Hence, all your fears are the fear of pain.  It’s also worth noting that fear isn’t a single emotion. It’s a family of related emotions including anxiety, worry, concern, alarm, panic, insecurity, unease, hesitation, indecision, apprehension, and so on.

How Fear Leads to Inaction

We usually choose our fight or flight response unconsciously, which is great for reacting to sudden, short-term threats such as avoiding an oncoming car or fending off a mugger. But this automaticity is not so good for dealing with more abstract, longer-term threats such as the fear of financial loss.

Fears about the future are usually based on illusion. They are caused by imagined outcomes and consequences that you want to avoid because you think they will make you feel a certain way.

Unfortunately, our conditioning stops us using the emotion of fear correctly. Instead of producing an active response, we can become unresponsive. We freeze. We procrastinate and become stuck.

If we’re not careful, we can allow the fear to become a permanent feature of our lives and allow it to dictate our decisions and behaviours in inhibitive, disempowering ways, especially when it comes to money. However, the freeze response is actually intended to make us pause and plan.

Face your financial fears

What are the most powerful fears you have about money right now?  One way to make the list is to complete sentences beginning with:

  • I am afraid that …
  • I am afraid of …
  • I am worried / anxious / panicking / scared about …, and so on.

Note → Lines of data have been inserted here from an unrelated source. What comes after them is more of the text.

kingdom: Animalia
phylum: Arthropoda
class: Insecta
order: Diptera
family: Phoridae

Write the first few that come to mind on a sheet of paper.

Turn Fear into Action

Briefly scan your financial fears. This time, instead of focusing on the negative event, situation, or experience, reflect on its positive intent for you, which is to find practical ways of removing or reducing the threat.

What actions should you be taking but have avoided for one reason or another? Write the most important ones that come to mind on a sheet of paper.

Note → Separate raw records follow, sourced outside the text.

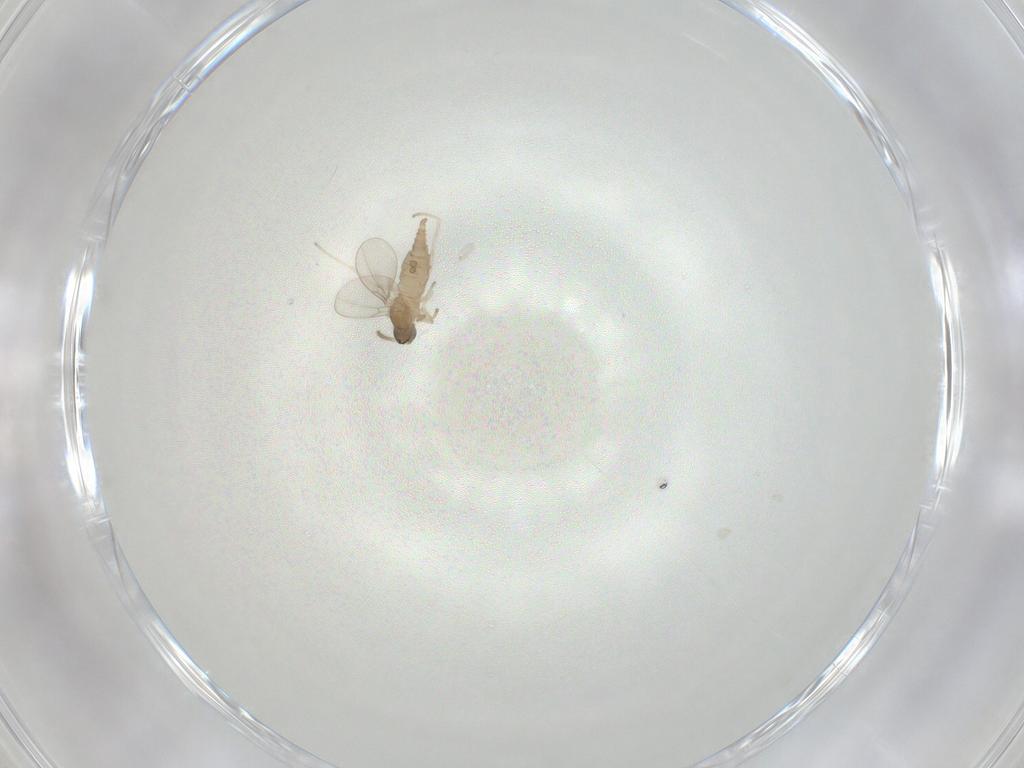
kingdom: Animalia
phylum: Arthropoda
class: Insecta
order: Diptera
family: Cecidomyiidae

Pick just one action from that list and imagine how it would feel if you went ahead and did it. Relax, breathe, close your eyes, and stay with that feeling for a while.

Don’t try to work out how you would eliminate the fear.  Just accept the feeling and let it energize you to act calmly, confidently, decisively.

What will you do? When and how do you intend to do it? What resources will you need? Whose help do you need? Write down your answers in the form of a goal, to-do list or checklist.

Turn Action into a Habit

Depending on what the fear is, it might take minutes or hours to work through it and come up with a plan of action. You might need to sleep on things while you process your facts and feelings from a more resourceful standpoint.

However long it takes to unpack each fear or worry, stick with it. Remember, the intention is not to eliminate fear but to hear its message and act.